How to Avoid a Toxic Workplace

Mar 20, 2014

Have you ever started a new job and after a month or two realized that your new co-workers are all backstabbers, or that the entire leadership structure is so corrupt that it makes the politicians look like angels? Many people have been in this situation and felt that they were duped when they first interviewed for the job, but there are things you can do to find out about the culture of a company before you start on your first day.
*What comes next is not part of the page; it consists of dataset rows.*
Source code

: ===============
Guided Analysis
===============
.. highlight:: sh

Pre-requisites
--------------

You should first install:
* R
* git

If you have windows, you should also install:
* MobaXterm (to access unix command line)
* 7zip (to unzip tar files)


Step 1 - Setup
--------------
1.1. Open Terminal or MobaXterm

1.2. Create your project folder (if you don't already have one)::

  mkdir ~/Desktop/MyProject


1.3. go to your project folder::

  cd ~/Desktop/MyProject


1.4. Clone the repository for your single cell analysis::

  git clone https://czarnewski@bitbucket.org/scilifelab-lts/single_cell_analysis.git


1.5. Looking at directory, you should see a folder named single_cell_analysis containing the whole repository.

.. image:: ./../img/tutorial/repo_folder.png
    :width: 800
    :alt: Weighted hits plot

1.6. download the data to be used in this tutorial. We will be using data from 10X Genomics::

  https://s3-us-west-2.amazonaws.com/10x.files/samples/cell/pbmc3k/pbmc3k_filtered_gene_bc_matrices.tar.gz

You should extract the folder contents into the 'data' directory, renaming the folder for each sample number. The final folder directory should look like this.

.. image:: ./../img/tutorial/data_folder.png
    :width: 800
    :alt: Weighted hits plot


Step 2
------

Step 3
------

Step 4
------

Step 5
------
  1. Get on the internet – Many employers make a habit of checking out potential hires by searching them online through social networks or even straight through search engines. So why not flip the script on them and doo some searching of your own? Get on Google, Facebook, LinkedIn, even Instagram or Tumblr and see what people say about the company. Many people have open profiles on these sites and you can see if they post rants about working there. However, do take these with a grain of salt. We all have bad days at work and once isolated incident doesn’t necessarily mean that it’s a terrible place to work.
  2. Ask during your interview – It’s is perfectly OK to ask the person interviewing you what they like about working for the company. One critical part of a good interview is that you have questions for the company and asking about their culture is often a good option. But what if the person interviewing you is part of the corrupt leadership? That is always a possibility. But ask the question anyway and observe their answer. If they break into a sales pitch that seems overly rehearsed or focuses on how much he or she made in bonuses last year rather than the good people you get to work with, you should feel the hairs on the back of your neck stand up.
  3. Ask other employees – This can be a little tricky, but you may come into contact with a receptionist or secretary when you first come in for your interview. Again, asking the question may yield a cookie cutter answer, but observe the body language. If the receptionist is telling you that it’s a great place to work, but not looking you in the eye, things may not be all sunshine and roses.
  4. Seek out clients – Depending on the type of business you’re interviewing with, this may be easier said than done. When you go in for your interview, look around the business for clues about their clients or search for names of clients on the company website. Don’t be afraid to reach out to those clients and ask about their experience with the company.

Is any of this easy? Not really. But keep in mind that you may end up working at your new job for many years. You want to make sure that it’s a positive experience and that you’re not the one posting rants on Facebook once a week because you’ve had “another one of those days.”

By checking things out ahead of time, you will know if the company is a good fit for you.